While task force advisers have strongly signaled that supplier aid is on the way, "they also made it pretty clear that the federal government can't be asked to bail out every industry and every company that's in trouble," said U.S. Rep. Candice Miller, R-Harrison Township.

Task force representatives told the Congressional Auto Caucus this week that it wants to concentrate assistance to those suppliers that are most critical to Detroit's Big Three auto operations.

Bondholders offer obstacle

Under the terms of GM's $13.4 billion in government loans, the automaker must reduce its $27 billion in unsecured debt by two-thirds. But it hasn't reached common ground with its debtholders, and experts say completing a bond exchange would take weeks. That makes it all but impossible for the automaker to meet the March 31 deadline.

The main obstacle seems to be winning agreement from bondholders to accept a steep reduction in the face value of the bonds. But GM's bonds are currently trading around 15 or 16 cents on the dollar. An ad-hoc committee of GM's bondholders has defended their efforts, saying they had presented a "framework for constructing a successful debt-to-equity exchange."

They said the plan provides the best chance "of completing an out-of-court restructuring by securing a high level of acceptance among a diverse group of GM bondholders -- from mutual funds to pension funds to retail bondholders."

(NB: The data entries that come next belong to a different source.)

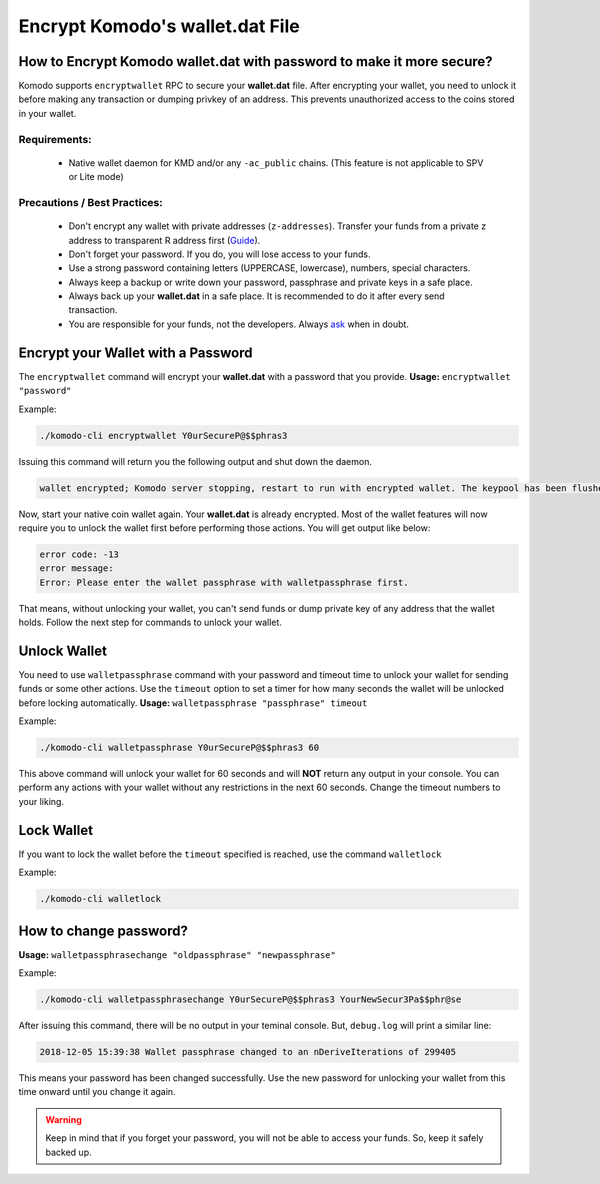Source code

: ************************************
Encrypt Komodo's **wallet.dat** File
************************************

How to Encrypt Komodo **wallet.dat** with password to make it more secure?
==========================================================================

Komodo supports ``encryptwallet`` RPC to secure your **wallet.dat** file. After encrypting your wallet, you need to unlock it before making any transaction or dumping privkey of an address. This prevents unauthorized access to the coins stored in your wallet.

Requirements:
-------------

    * Native wallet daemon for KMD and/or any ``-ac_public`` chains. (This feature is not applicable to SPV or Lite mode)

Precautions / Best Practices:
-----------------------------

    * Don't encrypt any wallet with private addresses (``z-addresses``). Transfer your funds from a private z address to transparent R address first (`Guide <https://support.komodoplatform.com/en/support/solutions/articles/29000026955-perform-z-transactions-using-agama>`__).
    * Don't forget your password. If you do, you will lose access to your funds.
    * Use a strong password containing letters (UPPERCASE, lowercase), numbers, special characters.
    * Always keep a backup or write down your password, passphrase and private keys in a safe place.
    * Always back up your **wallet.dat** in a safe place. It is recommended to do it after every send transaction.
    * You are responsible for your funds, not the developers. Always `ask <https://komodoplatform.com/discord>`__ when in doubt.

Encrypt your Wallet with a Password
===================================

The ``encryptwallet`` command will encrypt your **wallet.dat** with a password that you provide. **Usage:** ``encryptwallet "password"``

Example:

.. code-block:: shell

    ./komodo-cli encryptwallet Y0urSecureP@$$phras3

Issuing this command will return you the following output and shut down the daemon.

.. code-block:: shell

    wallet encrypted; Komodo server stopping, restart to run with encrypted wallet. The keypool has been flushed, you need to make a new backup.

Now, start your native coin wallet again. Your **wallet.dat** is already encrypted. Most of the wallet features will now require you to unlock the wallet first before performing those actions. You will get output like below:

.. code-block:: shell

    error code: -13
    error message:
    Error: Please enter the wallet passphrase with walletpassphrase first.

That means, without unlocking your wallet, you can't send funds or dump private key of any address that the wallet holds. Follow the next step for commands to unlock your wallet.

Unlock Wallet
=============

You need to use ``walletpassphrase`` command with your password and timeout time to unlock your wallet for sending funds or some other actions. Use the ``timeout`` option to set a timer for how many seconds the wallet will be unlocked before locking automatically. **Usage:** ``walletpassphrase "passphrase" timeout``

Example:

.. code-block:: shell

    ./komodo-cli walletpassphrase Y0urSecureP@$$phras3 60

This above command will unlock your wallet for 60 seconds and will **NOT** return any output in your console. You can perform any actions with your wallet without any restrictions in the next 60 seconds. Change the timeout numbers to your liking.

Lock Wallet
===========

If you want to lock the wallet before the ``timeout`` specified is reached, use the command ``walletlock``

Example:

.. code-block:: shell

    ./komodo-cli walletlock

How to change password?
=======================

**Usage:** ``walletpassphrasechange "oldpassphrase" "newpassphrase"``

Example:

.. code-block:: shell

    ./komodo-cli walletpassphrasechange Y0urSecureP@$$phras3 YourNewSecur3Pa$$phr@se

After issuing this command, there will be no output in your teminal console. But, ``debug.log`` will print a similar line:

.. code-block:: shell

    2018-12-05 15:39:38 Wallet passphrase changed to an nDeriveIterations of 299405

This means your password has been changed successfully. Use the new password for unlocking your wallet from this time onward until you change it again.

.. warning::

    Keep in mind that if you forget your password, you will not be able to access your funds. So, keep it safely backed up.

Obama autos adviser Rattner criticized the bondholders' position this week in media interviews and in meetings with members of Congress.

"Obviously, Mr. Rattner is negotiating publicly to put as much pressure on the bondholders as he can," said Pete Hastings, a senior vice president and bond expert at Morgan Keegan, a Memphis-based investment firm. Hastings said the Obama administration's praise for unions and tough line on bondholders isn't surprising.

"Unions helped the president get into office," said Hastings, who said he thinks it's unfair for bondholders to be asked to take as little as 33 cents for every dollar of debt they hold, while the UAW may have to swap only half its promised retiree health payments for equity.

Hastings said he does not think it's possible to unravel the issue before the March 31 deadline. "These issues are so complex that to impose an artificial deadline is probably a mistake," he said.